Data for review:
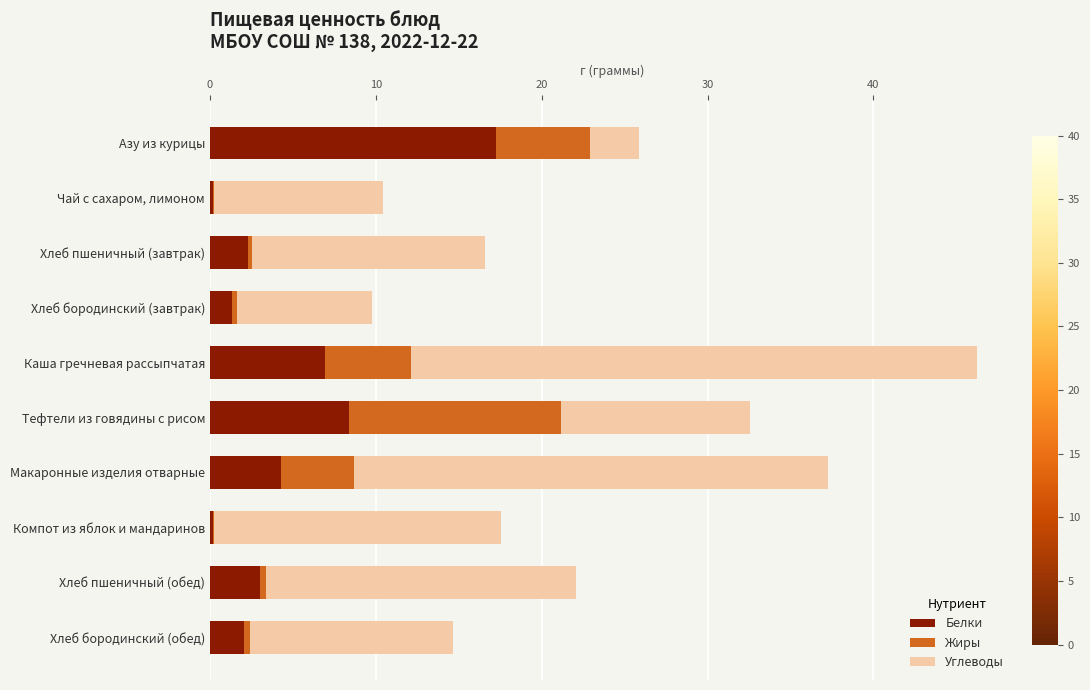

Read the Белки value at Макаронные изделия отварные.

4.3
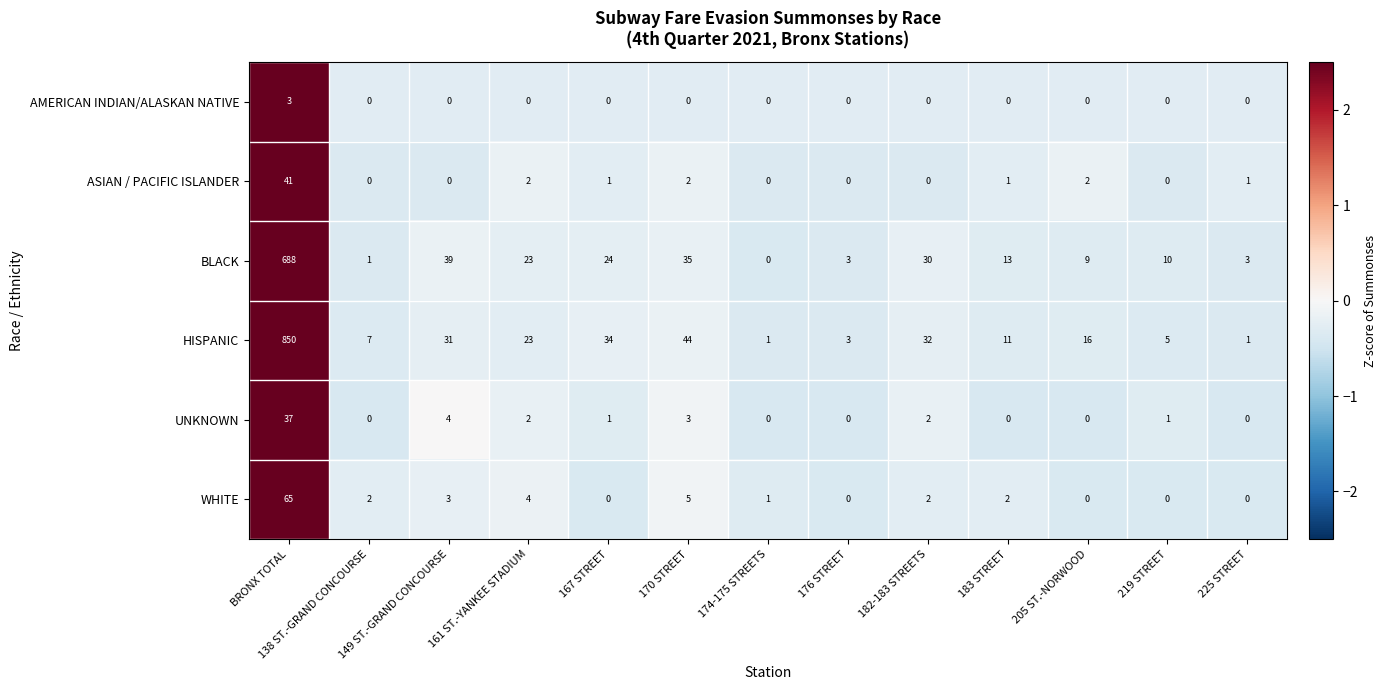

The value of BLACK at 225 STREET is 3. True or false?

True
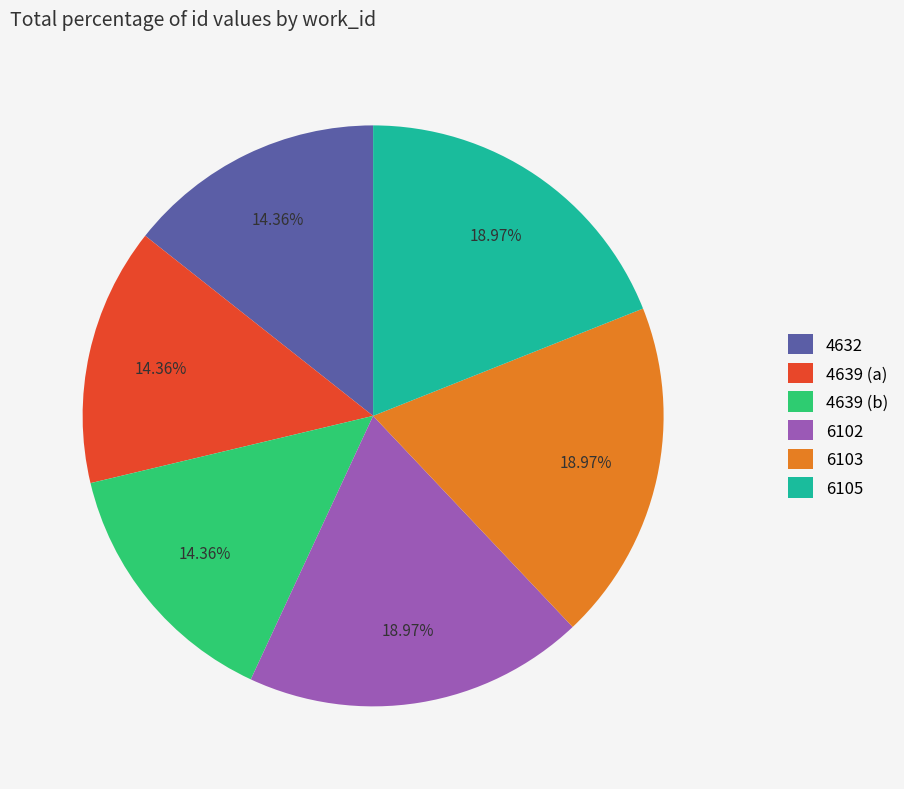

How many slices are in this pie chart?

6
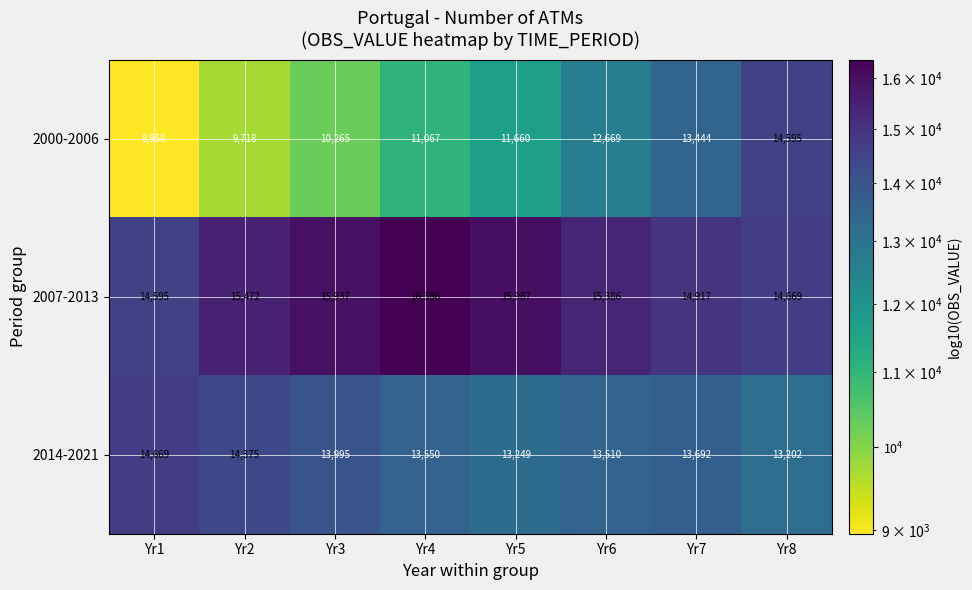

What is the greatest value displayed?

16386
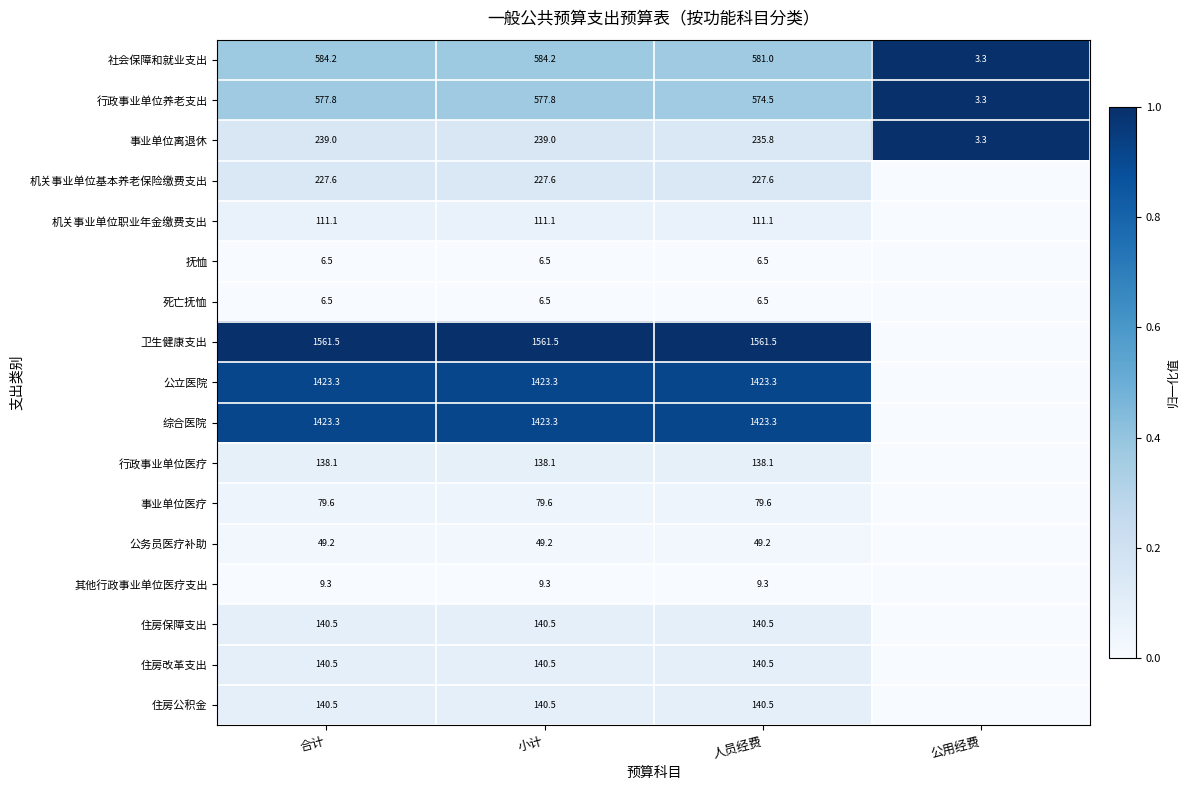

At which category is the sum across all series the highest?

合计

Prompt: Retype all of the records above word for word, but leave out the pictures.

Solved exercise:
Read the Белки value at Макаронные изделия отварные.

4.3

The value of BLACK at 225 STREET is 3. True or false?

True

How many slices are in this pie chart?

6

What is the greatest value displayed?

16386

At which category is the sum across all series the highest?

合计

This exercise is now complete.